> _EXERCISE BRIEF_
Reprint every entry, character for character.

> _LISTED ENTRIES_
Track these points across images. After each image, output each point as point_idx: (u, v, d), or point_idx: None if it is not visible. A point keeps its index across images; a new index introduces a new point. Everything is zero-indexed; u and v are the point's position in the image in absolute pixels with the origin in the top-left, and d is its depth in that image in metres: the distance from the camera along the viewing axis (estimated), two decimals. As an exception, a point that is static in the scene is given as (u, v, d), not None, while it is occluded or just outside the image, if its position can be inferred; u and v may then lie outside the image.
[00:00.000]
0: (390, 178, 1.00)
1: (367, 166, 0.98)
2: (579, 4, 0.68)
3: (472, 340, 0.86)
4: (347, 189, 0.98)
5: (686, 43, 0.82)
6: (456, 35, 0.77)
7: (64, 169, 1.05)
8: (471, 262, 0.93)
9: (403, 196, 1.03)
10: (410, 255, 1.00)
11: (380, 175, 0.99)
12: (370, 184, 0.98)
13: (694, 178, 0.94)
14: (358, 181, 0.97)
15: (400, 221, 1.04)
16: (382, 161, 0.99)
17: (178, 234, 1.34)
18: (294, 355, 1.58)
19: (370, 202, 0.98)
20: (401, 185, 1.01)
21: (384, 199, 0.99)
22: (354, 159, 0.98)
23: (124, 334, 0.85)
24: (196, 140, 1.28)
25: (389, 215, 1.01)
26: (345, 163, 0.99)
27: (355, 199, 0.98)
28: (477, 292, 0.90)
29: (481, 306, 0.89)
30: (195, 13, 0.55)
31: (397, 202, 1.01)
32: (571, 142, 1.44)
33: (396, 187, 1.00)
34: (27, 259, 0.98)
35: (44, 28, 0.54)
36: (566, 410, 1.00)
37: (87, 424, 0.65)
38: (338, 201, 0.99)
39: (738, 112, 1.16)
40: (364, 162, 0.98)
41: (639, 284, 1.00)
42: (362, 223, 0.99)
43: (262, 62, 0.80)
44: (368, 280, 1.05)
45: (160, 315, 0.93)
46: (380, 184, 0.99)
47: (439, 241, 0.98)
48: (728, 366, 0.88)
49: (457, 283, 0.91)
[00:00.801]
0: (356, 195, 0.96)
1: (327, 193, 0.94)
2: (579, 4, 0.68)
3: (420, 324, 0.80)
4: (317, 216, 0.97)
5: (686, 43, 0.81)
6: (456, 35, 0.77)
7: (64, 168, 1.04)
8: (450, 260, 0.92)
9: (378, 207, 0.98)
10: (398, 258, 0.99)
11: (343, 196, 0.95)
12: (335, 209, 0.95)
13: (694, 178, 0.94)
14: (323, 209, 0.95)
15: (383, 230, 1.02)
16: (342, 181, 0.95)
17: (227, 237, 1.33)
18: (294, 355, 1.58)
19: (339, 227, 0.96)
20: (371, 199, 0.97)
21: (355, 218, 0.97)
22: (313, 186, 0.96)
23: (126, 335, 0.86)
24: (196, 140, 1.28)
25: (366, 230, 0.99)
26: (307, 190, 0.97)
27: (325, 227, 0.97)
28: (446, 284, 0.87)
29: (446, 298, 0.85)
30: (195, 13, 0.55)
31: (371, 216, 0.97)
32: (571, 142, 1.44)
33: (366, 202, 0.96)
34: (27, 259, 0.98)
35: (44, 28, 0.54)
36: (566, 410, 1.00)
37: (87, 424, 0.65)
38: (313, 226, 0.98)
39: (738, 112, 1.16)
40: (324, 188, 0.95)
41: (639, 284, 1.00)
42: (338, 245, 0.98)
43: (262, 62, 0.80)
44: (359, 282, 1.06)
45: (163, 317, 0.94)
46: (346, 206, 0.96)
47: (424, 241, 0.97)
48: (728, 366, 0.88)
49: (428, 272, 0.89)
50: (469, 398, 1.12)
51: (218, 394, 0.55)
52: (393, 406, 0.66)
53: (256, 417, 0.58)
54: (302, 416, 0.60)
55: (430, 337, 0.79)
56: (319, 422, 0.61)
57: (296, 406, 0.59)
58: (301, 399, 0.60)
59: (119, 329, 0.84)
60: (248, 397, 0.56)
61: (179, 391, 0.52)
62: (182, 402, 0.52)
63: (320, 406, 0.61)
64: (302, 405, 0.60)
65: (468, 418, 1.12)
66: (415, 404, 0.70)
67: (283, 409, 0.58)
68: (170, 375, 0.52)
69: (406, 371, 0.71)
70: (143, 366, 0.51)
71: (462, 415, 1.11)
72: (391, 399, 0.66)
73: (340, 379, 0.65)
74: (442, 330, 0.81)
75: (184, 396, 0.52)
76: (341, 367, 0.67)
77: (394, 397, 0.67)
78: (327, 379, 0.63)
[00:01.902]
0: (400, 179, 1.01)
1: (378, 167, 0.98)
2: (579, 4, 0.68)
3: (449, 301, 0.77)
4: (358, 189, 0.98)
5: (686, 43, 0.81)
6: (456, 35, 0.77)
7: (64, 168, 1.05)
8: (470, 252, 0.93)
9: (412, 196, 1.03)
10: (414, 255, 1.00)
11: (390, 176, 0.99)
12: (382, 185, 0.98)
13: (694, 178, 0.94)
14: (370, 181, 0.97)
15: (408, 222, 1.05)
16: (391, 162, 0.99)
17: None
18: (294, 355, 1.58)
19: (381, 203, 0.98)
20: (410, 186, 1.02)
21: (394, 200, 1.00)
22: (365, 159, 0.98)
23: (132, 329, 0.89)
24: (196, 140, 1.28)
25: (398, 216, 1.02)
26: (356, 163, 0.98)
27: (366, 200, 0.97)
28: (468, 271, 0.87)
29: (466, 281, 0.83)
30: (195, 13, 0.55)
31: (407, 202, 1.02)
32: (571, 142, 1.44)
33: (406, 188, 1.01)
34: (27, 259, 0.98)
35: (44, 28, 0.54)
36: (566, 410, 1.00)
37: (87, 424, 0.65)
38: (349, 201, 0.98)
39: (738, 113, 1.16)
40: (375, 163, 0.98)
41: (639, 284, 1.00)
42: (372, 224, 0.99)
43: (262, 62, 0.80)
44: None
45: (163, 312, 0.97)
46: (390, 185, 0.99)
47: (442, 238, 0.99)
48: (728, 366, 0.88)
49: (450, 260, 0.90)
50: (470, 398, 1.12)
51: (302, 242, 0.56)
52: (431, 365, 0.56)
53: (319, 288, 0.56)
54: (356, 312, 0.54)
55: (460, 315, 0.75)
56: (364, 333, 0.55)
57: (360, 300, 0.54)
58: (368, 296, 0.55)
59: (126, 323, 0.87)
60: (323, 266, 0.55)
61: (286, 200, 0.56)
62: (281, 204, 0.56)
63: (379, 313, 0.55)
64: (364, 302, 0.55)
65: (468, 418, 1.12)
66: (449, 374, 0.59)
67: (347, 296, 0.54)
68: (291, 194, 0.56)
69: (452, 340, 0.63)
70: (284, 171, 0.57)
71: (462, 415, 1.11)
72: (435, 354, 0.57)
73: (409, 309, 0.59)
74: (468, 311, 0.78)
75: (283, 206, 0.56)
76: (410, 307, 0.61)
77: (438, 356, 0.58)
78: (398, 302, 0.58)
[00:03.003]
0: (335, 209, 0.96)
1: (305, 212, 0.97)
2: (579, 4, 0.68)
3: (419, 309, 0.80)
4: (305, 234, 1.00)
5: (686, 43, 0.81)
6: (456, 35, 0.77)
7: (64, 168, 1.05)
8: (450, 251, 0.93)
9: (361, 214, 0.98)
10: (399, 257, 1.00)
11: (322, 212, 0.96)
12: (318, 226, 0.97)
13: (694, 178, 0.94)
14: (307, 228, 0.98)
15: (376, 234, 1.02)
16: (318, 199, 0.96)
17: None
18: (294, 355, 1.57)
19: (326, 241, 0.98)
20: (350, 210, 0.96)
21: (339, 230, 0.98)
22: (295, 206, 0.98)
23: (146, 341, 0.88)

> _SOLUTION FOR THIS EXERCISE_
Track these points across images. After each image, output each point as point_idx: (u, v, d), or point_idx: None if it is not visible. A point keeps its index across images; a new index introduces a new point. Everything is zero-indexed; u and v are the point's position in the image in absolute pixels with the origin in the top-left, and d is its depth in that image in metres: the distance from the camera along the viewing axis (estimated), two decimals. As an exception, a point that is static in the scene is given as (u, v, d), not None, while it is occluded or just outside the image, if its position can be inferred; u and v may then lie outside the image.
[00:00.000]
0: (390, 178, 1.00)
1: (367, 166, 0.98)
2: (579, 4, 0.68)
3: (472, 340, 0.86)
4: (347, 189, 0.98)
5: (686, 43, 0.82)
6: (456, 35, 0.77)
7: (64, 169, 1.05)
8: (471, 262, 0.93)
9: (403, 196, 1.03)
10: (410, 255, 1.00)
11: (380, 175, 0.99)
12: (370, 184, 0.98)
13: (694, 178, 0.94)
14: (358, 181, 0.97)
15: (400, 221, 1.04)
16: (382, 161, 0.99)
17: (178, 234, 1.34)
18: (294, 355, 1.58)
19: (370, 202, 0.98)
20: (401, 185, 1.01)
21: (384, 199, 0.99)
22: (354, 159, 0.98)
23: (124, 334, 0.85)
24: (196, 140, 1.28)
25: (389, 215, 1.01)
26: (345, 163, 0.99)
27: (355, 199, 0.98)
28: (477, 292, 0.90)
29: (481, 306, 0.89)
30: (195, 13, 0.55)
31: (397, 202, 1.01)
32: (571, 142, 1.44)
33: (396, 187, 1.00)
34: (27, 259, 0.98)
35: (44, 28, 0.54)
36: (566, 410, 1.00)
37: (87, 424, 0.65)
38: (338, 201, 0.99)
39: (738, 112, 1.16)
40: (364, 162, 0.98)
41: (639, 284, 1.00)
42: (362, 223, 0.99)
43: (262, 62, 0.80)
44: (368, 280, 1.05)
45: (160, 315, 0.93)
46: (380, 184, 0.99)
47: (439, 241, 0.98)
48: (728, 366, 0.88)
49: (457, 283, 0.91)
[00:00.801]
0: (356, 195, 0.96)
1: (327, 193, 0.94)
2: (579, 4, 0.68)
3: (420, 324, 0.80)
4: (317, 216, 0.97)
5: (686, 43, 0.81)
6: (456, 35, 0.77)
7: (64, 168, 1.04)
8: (450, 260, 0.92)
9: (378, 207, 0.98)
10: (398, 258, 0.99)
11: (343, 196, 0.95)
12: (335, 209, 0.95)
13: (694, 178, 0.94)
14: (323, 209, 0.95)
15: (383, 230, 1.02)
16: (342, 181, 0.95)
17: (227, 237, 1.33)
18: (294, 355, 1.58)
19: (339, 227, 0.96)
20: (371, 199, 0.97)
21: (355, 218, 0.97)
22: (313, 186, 0.96)
23: (126, 335, 0.86)
24: (196, 140, 1.28)
25: (366, 230, 0.99)
26: (307, 190, 0.97)
27: (325, 227, 0.97)
28: (446, 284, 0.87)
29: (446, 298, 0.85)
30: (195, 13, 0.55)
31: (371, 216, 0.97)
32: (571, 142, 1.44)
33: (366, 202, 0.96)
34: (27, 259, 0.98)
35: (44, 28, 0.54)
36: (566, 410, 1.00)
37: (87, 424, 0.65)
38: (313, 226, 0.98)
39: (738, 112, 1.16)
40: (324, 188, 0.95)
41: (639, 284, 1.00)
42: (338, 245, 0.98)
43: (262, 62, 0.80)
44: (359, 282, 1.06)
45: (163, 317, 0.94)
46: (346, 206, 0.96)
47: (424, 241, 0.97)
48: (728, 366, 0.88)
49: (428, 272, 0.89)
50: (469, 398, 1.12)
51: (218, 394, 0.55)
52: (393, 406, 0.66)
53: (256, 417, 0.58)
54: (302, 416, 0.60)
55: (430, 337, 0.79)
56: (319, 422, 0.61)
57: (296, 406, 0.59)
58: (301, 399, 0.60)
59: (119, 329, 0.84)
60: (248, 397, 0.56)
61: (179, 391, 0.52)
62: (182, 402, 0.52)
63: (320, 406, 0.61)
64: (302, 405, 0.60)
65: (468, 418, 1.12)
66: (415, 404, 0.70)
67: (283, 409, 0.58)
68: (170, 375, 0.52)
69: (406, 371, 0.71)
70: (143, 366, 0.51)
71: (462, 415, 1.11)
72: (391, 399, 0.66)
73: (340, 379, 0.65)
74: (442, 330, 0.81)
75: (184, 396, 0.52)
76: (341, 367, 0.67)
77: (394, 397, 0.67)
78: (327, 379, 0.63)
[00:01.902]
0: (400, 179, 1.01)
1: (378, 167, 0.98)
2: (579, 4, 0.68)
3: (449, 301, 0.77)
4: (358, 189, 0.98)
5: (686, 43, 0.81)
6: (456, 35, 0.77)
7: (64, 168, 1.05)
8: (470, 252, 0.93)
9: (412, 196, 1.03)
10: (414, 255, 1.00)
11: (390, 176, 0.99)
12: (382, 185, 0.98)
13: (694, 178, 0.94)
14: (370, 181, 0.97)
15: (408, 222, 1.05)
16: (391, 162, 0.99)
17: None
18: (294, 355, 1.58)
19: (381, 203, 0.98)
20: (410, 186, 1.02)
21: (394, 200, 1.00)
22: (365, 159, 0.98)
23: (132, 329, 0.89)
24: (196, 140, 1.28)
25: (398, 216, 1.02)
26: (356, 163, 0.98)
27: (366, 200, 0.97)
28: (468, 271, 0.87)
29: (466, 281, 0.83)
30: (195, 13, 0.55)
31: (407, 202, 1.02)
32: (571, 142, 1.44)
33: (406, 188, 1.01)
34: (27, 259, 0.98)
35: (44, 28, 0.54)
36: (566, 410, 1.00)
37: (87, 424, 0.65)
38: (349, 201, 0.98)
39: (738, 113, 1.16)
40: (375, 163, 0.98)
41: (639, 284, 1.00)
42: (372, 224, 0.99)
43: (262, 62, 0.80)
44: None
45: (163, 312, 0.97)
46: (390, 185, 0.99)
47: (442, 238, 0.99)
48: (728, 366, 0.88)
49: (450, 260, 0.90)
50: (470, 398, 1.12)
51: (302, 242, 0.56)
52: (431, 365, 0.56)
53: (319, 288, 0.56)
54: (356, 312, 0.54)
55: (460, 315, 0.75)
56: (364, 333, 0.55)
57: (360, 300, 0.54)
58: (368, 296, 0.55)
59: (126, 323, 0.87)
60: (323, 266, 0.55)
61: (286, 200, 0.56)
62: (281, 204, 0.56)
63: (379, 313, 0.55)
64: (364, 302, 0.55)
65: (468, 418, 1.12)
66: (449, 374, 0.59)
67: (347, 296, 0.54)
68: (291, 194, 0.56)
69: (452, 340, 0.63)
70: (284, 171, 0.57)
71: (462, 415, 1.11)
72: (435, 354, 0.57)
73: (409, 309, 0.59)
74: (468, 311, 0.78)
75: (283, 206, 0.56)
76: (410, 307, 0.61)
77: (438, 356, 0.58)
78: (398, 302, 0.58)
[00:03.003]
0: (335, 209, 0.96)
1: (305, 212, 0.97)
2: (579, 4, 0.68)
3: (419, 309, 0.80)
4: (305, 234, 1.00)
5: (686, 43, 0.81)
6: (456, 35, 0.77)
7: (64, 168, 1.05)
8: (450, 251, 0.93)
9: (361, 214, 0.98)
10: (399, 257, 1.00)
11: (322, 212, 0.96)
12: (318, 226, 0.97)
13: (694, 178, 0.94)
14: (307, 228, 0.98)
15: (376, 234, 1.02)
16: (318, 199, 0.96)
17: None
18: (294, 355, 1.57)
19: (326, 241, 0.98)
20: (350, 210, 0.96)
21: (339, 230, 0.98)
22: (295, 206, 0.98)
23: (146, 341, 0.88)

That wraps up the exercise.